- _Source material_:
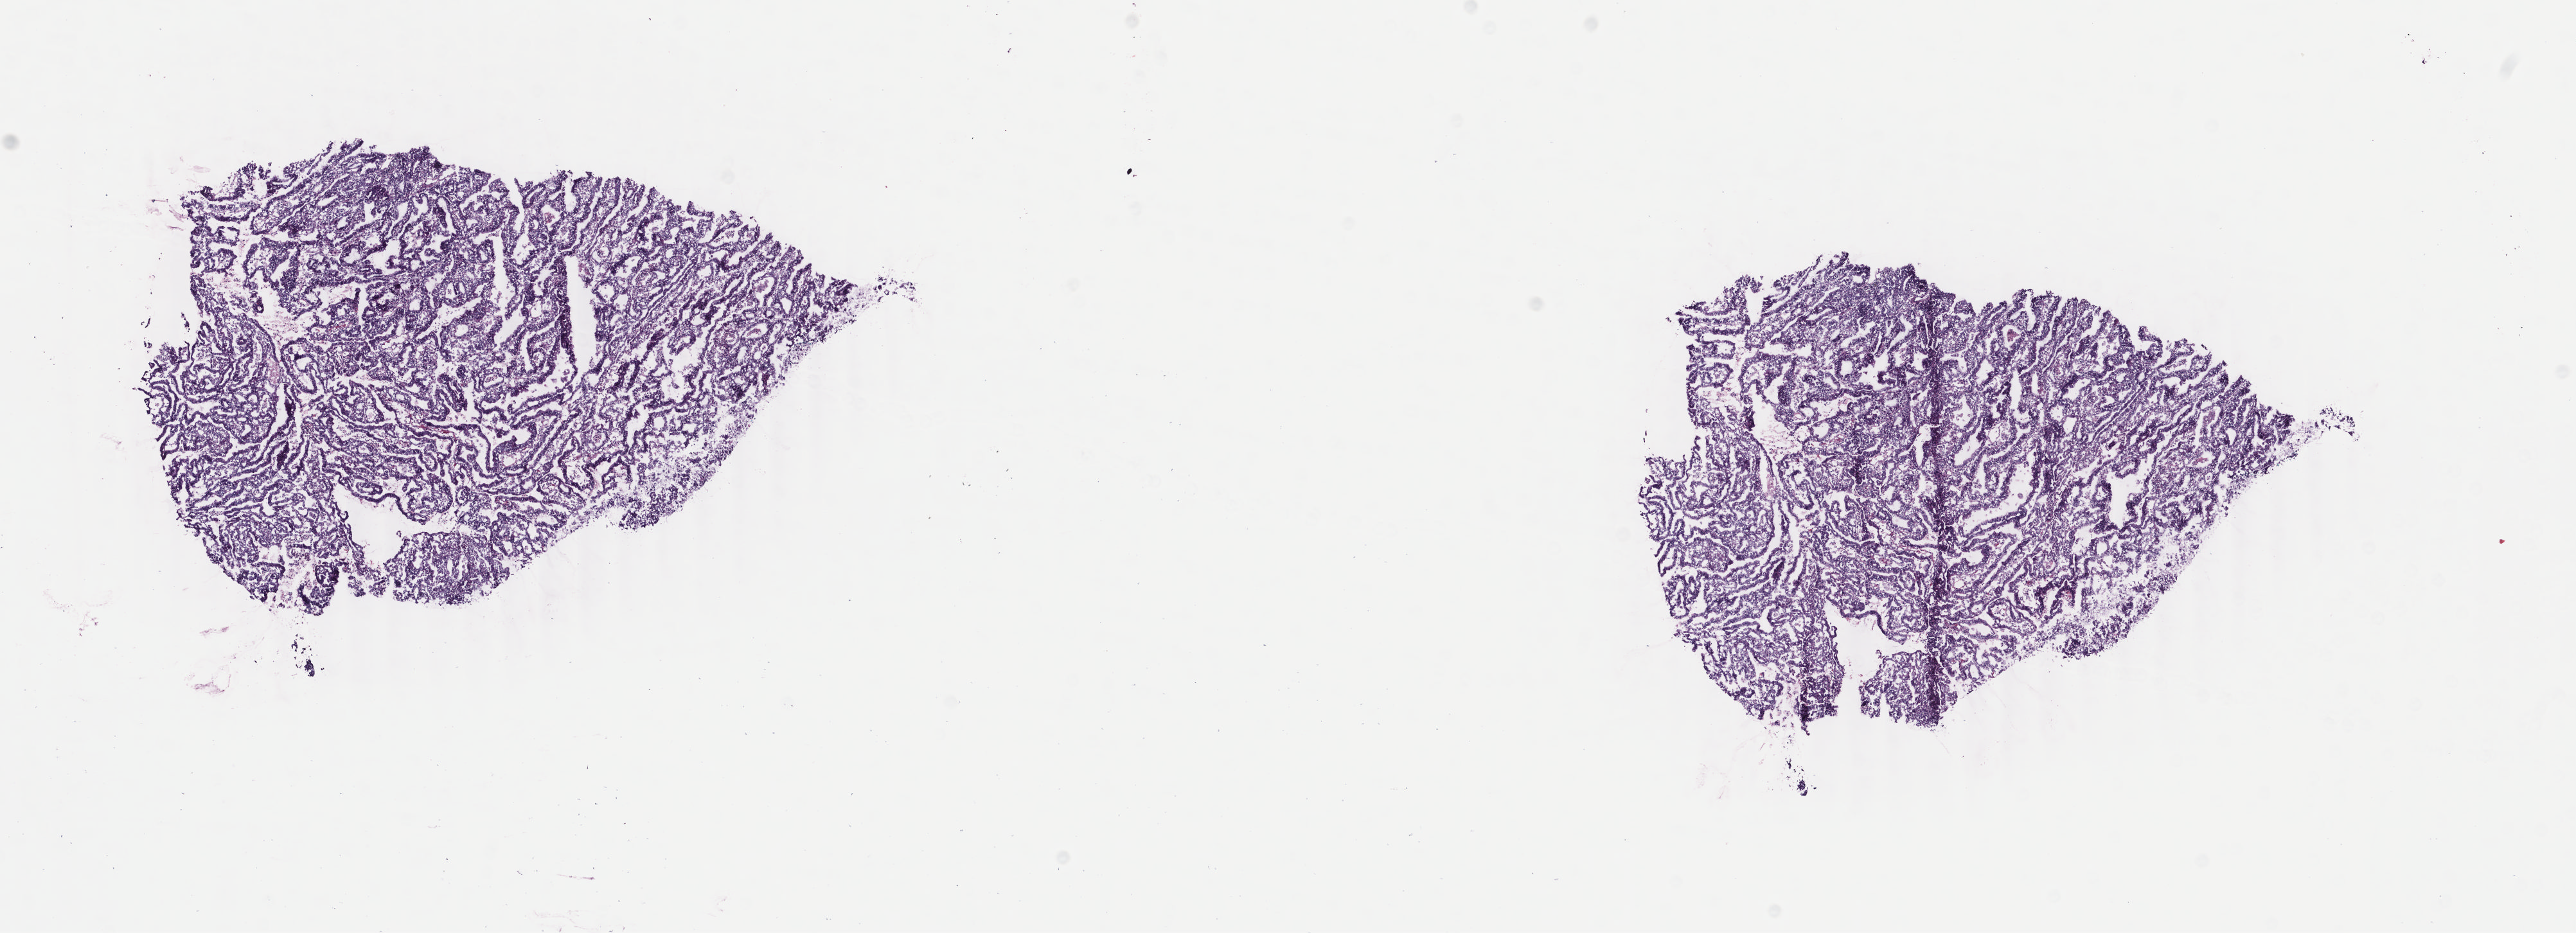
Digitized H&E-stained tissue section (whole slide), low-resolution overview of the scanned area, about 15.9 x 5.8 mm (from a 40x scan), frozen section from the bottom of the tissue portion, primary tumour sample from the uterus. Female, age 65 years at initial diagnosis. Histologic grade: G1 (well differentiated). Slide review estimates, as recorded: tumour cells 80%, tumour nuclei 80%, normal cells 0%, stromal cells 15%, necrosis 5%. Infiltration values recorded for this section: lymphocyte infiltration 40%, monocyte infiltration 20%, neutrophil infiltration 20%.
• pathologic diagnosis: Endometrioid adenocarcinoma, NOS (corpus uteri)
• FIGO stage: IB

- _Exercise goal_:
Copy the data character for character, but drop all pictures from the copy.

- _Response_:
Digitized H&E-stained tissue section (whole slide), low-resolution overview of the scanned area, about 15.9 x 5.8 mm (from a 40x scan), frozen section from the bottom of the tissue portion, primary tumour sample from the uterus. Female, age 65 years at initial diagnosis. Histologic grade: G1 (well differentiated). Slide review estimates, as recorded: tumour cells 80%, tumour nuclei 80%, normal cells 0%, stromal cells 15%, necrosis 5%. Infiltration values recorded for this section: lymphocyte infiltration 40%, monocyte infiltration 20%, neutrophil infiltration 20%.
• pathologic diagnosis: Endometrioid adenocarcinoma, NOS (corpus uteri)
• FIGO stage: IB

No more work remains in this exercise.